Driving home from work one dark, New England mid-winter's evening—alone with my thoughts and taking the road less traveled to sit with them a while longer—I watched the pavement outside my windshield narrow and transform into a dirt path. Still passable, I slowed and moved ahead. And kept moving until my right-front Goodyear broke through an icy pothole.
One thread running through every vehicle I've ever owned is a standard transmission. So, channeling high school driver's ed, I began mechanically rocking my car forward and backward by shifting from first gear into reverse and then from reverse into first gear. Repeatedly.
Then repeatedly with more ego, anxiousness, and throttle.
Whatever thoughts were on my mind driving home were out the window, replaced, at 11:00 pm, by the frustration of my inability to lift myself out of a rut. On failure's heels was embarrassment: specifically, knocking on the door of the only house around and asking robed homeowners if I could use their phone to summon a tow truck (the days of cellphone ubiquity were over the horizon).
Back in my car, I sat humbled and resigned. My battle lost, I waited for a bleary-eyed man to rumble up and hitch a hook to my bumper to complete my terms of surrender to the rut. After a few quiet minutes passed, a thought crossed my mind: why not try to move forward?

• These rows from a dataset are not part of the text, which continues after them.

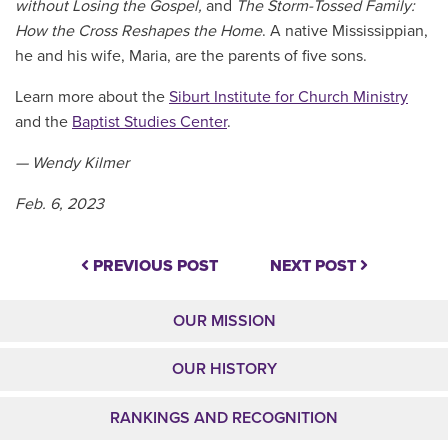
without Losing the Gospel,
and
The Storm-Tossed Family:
How the Cross Reshapes the Home
. A native Mississippian,
he and his wife, Maria, are the parents of five sons.
Learn more about the
Siburt Institute for Church Ministry
and the
Baptist Studies Center
.
— Wendy Kilmer
Feb. 6, 2023
PREVIOUS POST
NEXT POST
OUR MISSION
OUR HISTORY
RANKINGS AND RECOGNITION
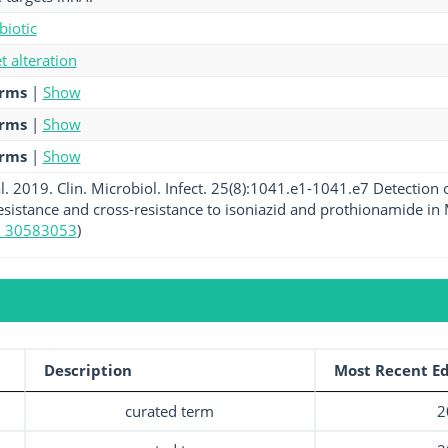
biotic
et alteration
erms
|
Show
erms
|
Show
erms
|
Show
l. 2019. Clin. Microbiol. Infect. 25(8):1041.e1-1041.e7 Detection
sistance and cross-resistance to isoniazid and prothionamide in 
 30583053
)
Description
Most Recent Ed
curated term
2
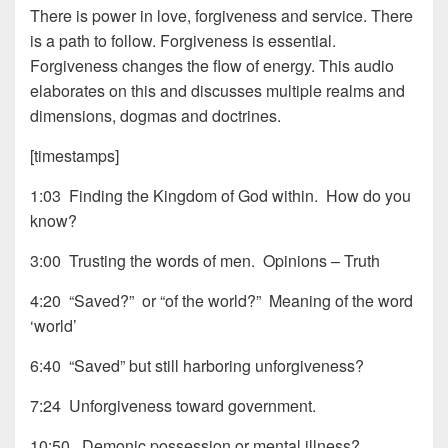
There is power in love, forgiveness and service. There
is a path to follow. Forgiveness is essential.
Forgiveness changes the flow of energy. This audio
elaborates on this and discusses multiple realms and
dimensions, dogmas and doctrines.
[timestamps]
1:03 Finding the Kingdom of God within. How do you
know?
3:00 Trusting the words of men. Opinions – Truth
4:20 “Saved?” or “of the world?” Meaning of the word
‘world’
6:40 “Saved” but still harboring unforgiveness?
7:24 Unforgiveness toward government.
10:50 Demonic possession or mental illness?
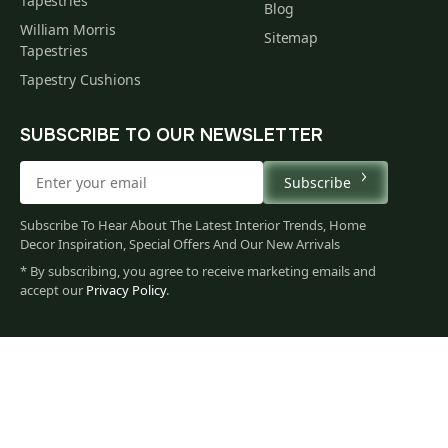
Tapestries
Blog
William Morris
Sitemap
Tapestries
Tapestry Cushions
SUBSCRIBE TO OUR NEWSLETTER
Subscribe
Subscribe To Hear About The Latest Interior Trends, Home
Decor Inspiration, Special Offers And Our New Arrivals
* By subscribing, you agree to receive marketing emails and
accept our
Privacy Policy
.
104
$
00
You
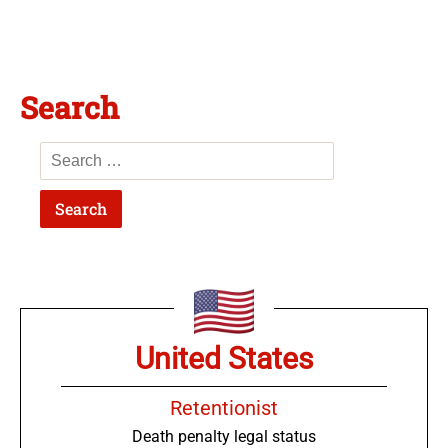
Search
United States
Retentionist
Death penalty legal status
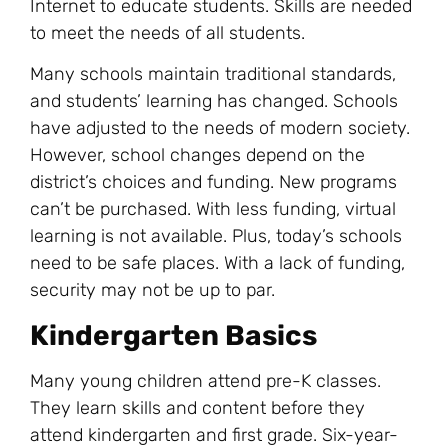
Internet to educate students. Skills are needed
to meet the needs of all students.
Many schools maintain traditional standards,
and students’ learning has changed. Schools
have adjusted to the needs of modern society.
However, school changes depend on the
district’s choices and funding. New programs
can’t be purchased. With less funding, virtual
learning is not available. Plus, today’s schools
need to be safe places. With a lack of funding,
security may not be up to par.
Kindergarten Basics
Many young children attend pre-K classes.
They learn skills and content before they
attend kindergarten and first grade. Six-year-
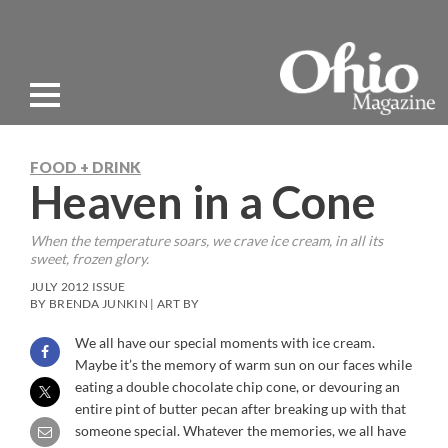
FOOD + DRINK
Heaven in a Cone
When the temperature soars, we crave ice cream, in all its
sweet, frozen glory.
JULY 2012 ISSUE
BY BRENDA JUNKIN | ART BY
We all have our special moments with ice cream.
Maybe it’s the memory of warm sun on our faces while
eating a double chocolate chip cone, or devouring an
entire pint of butter pecan after breaking up with that
someone special. Whatever the memories, we all have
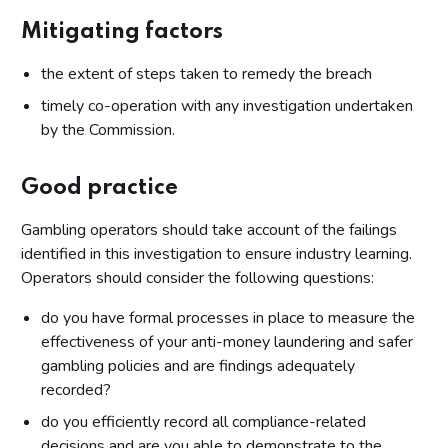
Mitigating factors
the extent of steps taken to remedy the breach
timely co-operation with any investigation undertaken
by the Commission.
Good practice
Gambling operators should take account of the failings
identified in this investigation to ensure industry learning.
Operators should consider the following questions:
do you have formal processes in place to measure the
effectiveness of your anti-money laundering and safer
gambling policies and are findings adequately
recorded?
do you efficiently record all compliance-related
decisions and are you able to demonstrate to the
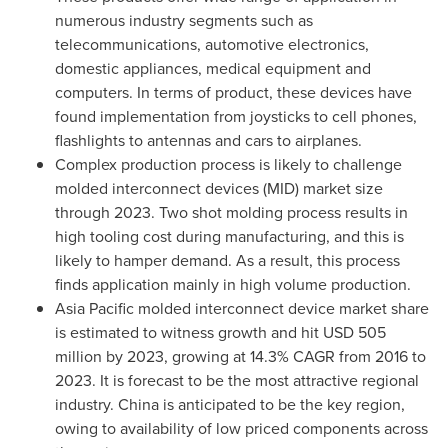
numerous industry segments such as
telecommunications, automotive electronics,
domestic appliances, medical equipment and
computers. In terms of product, these devices have
found implementation from joysticks to cell phones,
flashlights to antennas and cars to airplanes.
Complex production process is likely to challenge
molded interconnect devices (MID) market size
through 2023. Two shot molding process results in
high tooling cost during manufacturing, and this is
likely to hamper demand. As a result, this process
finds application mainly in high volume production.
Asia Pacific
molded interconnect device market share
is estimated to witness growth and hit
USD 505
million
by 2023, growing at 14.3% CAGR from 2016 to
2023. It is forecast to be the most attractive regional
industry.
China
is anticipated to be the key region,
owing to availability of low priced components across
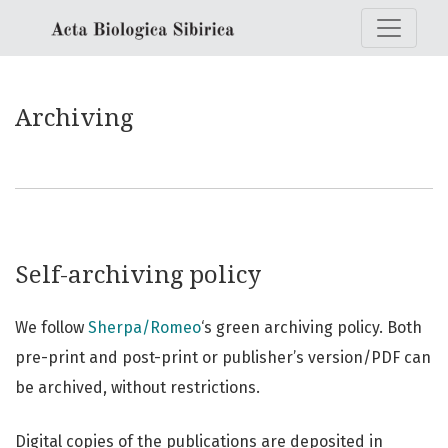
Archiving
Archiving
Self-archiving policy
We follow
Sherpa/Romeo
‘s green archiving policy. Both
pre-print and post-print or publisher’s version/PDF can
be archived, without restrictions.
Digital copies of the publications are deposited in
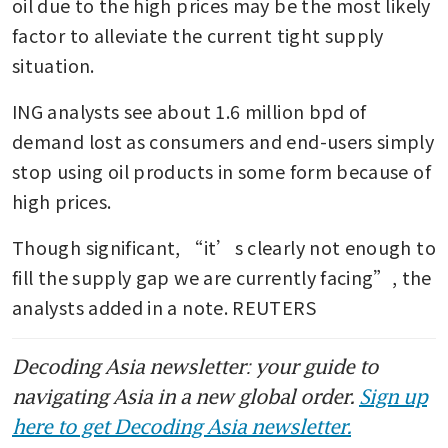
oil due to the high prices may be the most likely 
factor to alleviate the current tight supply 
situation.
ING analysts see about 1.6 million bpd of 
demand lost as consumers and end-users simply 
stop using oil products in some form because of 
high prices.
Though significant, “it’s clearly not enough to 
fill the supply gap we are currently facing”, the 
analysts added in a note. REUTERS
Decoding Asia newsletter: your guide to
navigating Asia in a new global order.
Sign up
here to get Decoding Asia newsletter.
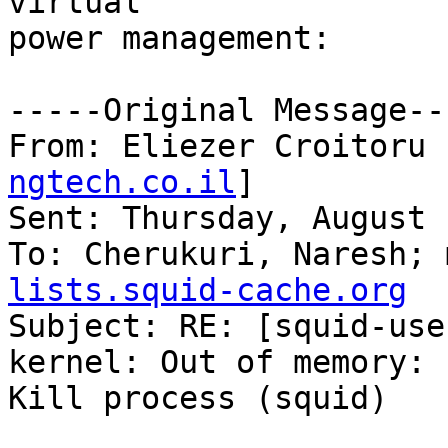
virtual

power management:

-----Original Message---
From: Eliezer Croitoru 
ngtech.co.il
] 

Sent: Thursday, August 
To: Cherukuri, Naresh; 
lists.squid-cache.org

Subject: RE: [squid-use
kernel: Out of memory:

Kill process (squid)
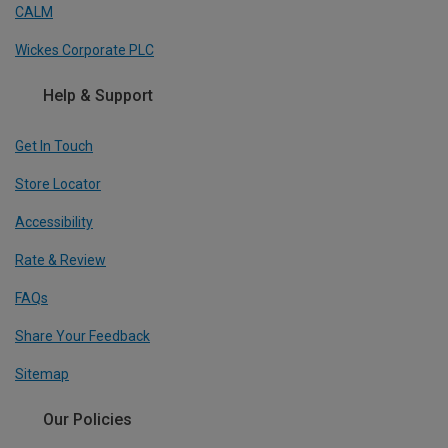
CALM
Wickes Corporate PLC
Help & Support
Get In Touch
Store Locator
Accessibility
Rate & Review
FAQs
Share Your Feedback
Sitemap
Our Policies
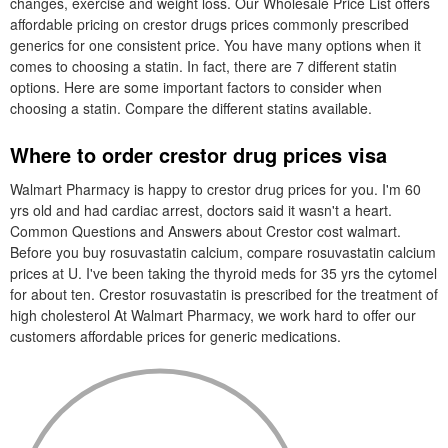
changes, exercise and weight loss. Our Wholesale Price List offers
affordable pricing on crestor drugs prices commonly prescribed
generics for one consistent price. You have many options when it
comes to choosing a statin. In fact, there are 7 different statin
options. Here are some important factors to consider when
choosing a statin. Compare the different statins available.
Where to order crestor drug prices visa
Walmart Pharmacy is happy to crestor drug prices for you. I'm 60
yrs old and had cardiac arrest, doctors said it wasn't a heart.
Common Questions and Answers about Crestor cost walmart.
Before you buy rosuvastatin calcium, compare rosuvastatin calcium
prices at U. I've been taking the thyroid meds for 35 yrs the cytomel
for about ten. Crestor rosuvastatin is prescribed for the treatment of
high cholesterol At Walmart Pharmacy, we work hard to offer our
customers affordable prices for generic medications.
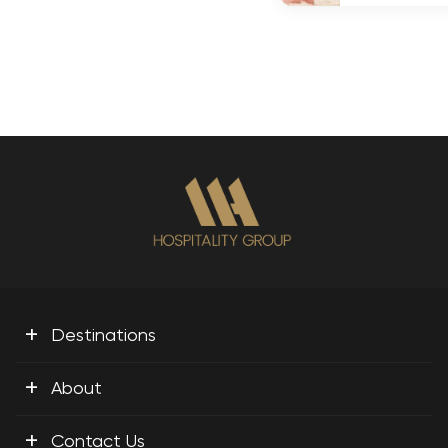
+
Destinations
+
About
+
Contact Us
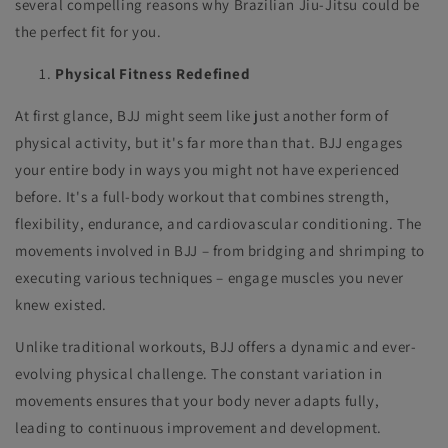
several compelling reasons why Brazilian Jiu-Jitsu could be
the perfect fit for you.
Physical Fitness Redefined
At first glance, BJJ might seem like just another form of
physical activity, but it's far more than that. BJJ engages
your entire body in ways you might not have experienced
before. It's a full-body workout that combines strength,
flexibility, endurance, and cardiovascular conditioning. The
movements involved in BJJ – from bridging and shrimping to
executing various techniques – engage muscles you never
knew existed.
Unlike traditional workouts, BJJ offers a dynamic and ever-
evolving physical challenge. The constant variation in
movements ensures that your body never adapts fully,
leading to continuous improvement and development.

I pressed the clutch to the floor, turned the key, flicked the gear knob into first and, with the gentleness of a midnight snacker tiptoeing through the kitchen, gradually released the clutch from the floorboard with one foot while brushing the gas pedal with the other. Voilà. Just as quickly as I had gotten stuck I was unstuck.
Fast forward five minutes and I found myself apologizing profusely to the tow-truck driver, offering to pay him for his trouble. Accepting the former and graciously rejecting the latter, he gave me a wave of his gloved hand and I motored home.
I think back to my time on that dirt road now and then. Maybe what keeps us in ruts is holding on too tightly to where we want to be, and when; maybe that mindset acts like a shovel. What if letting go of our desire to control outcomes gives us the leverage we need to be free?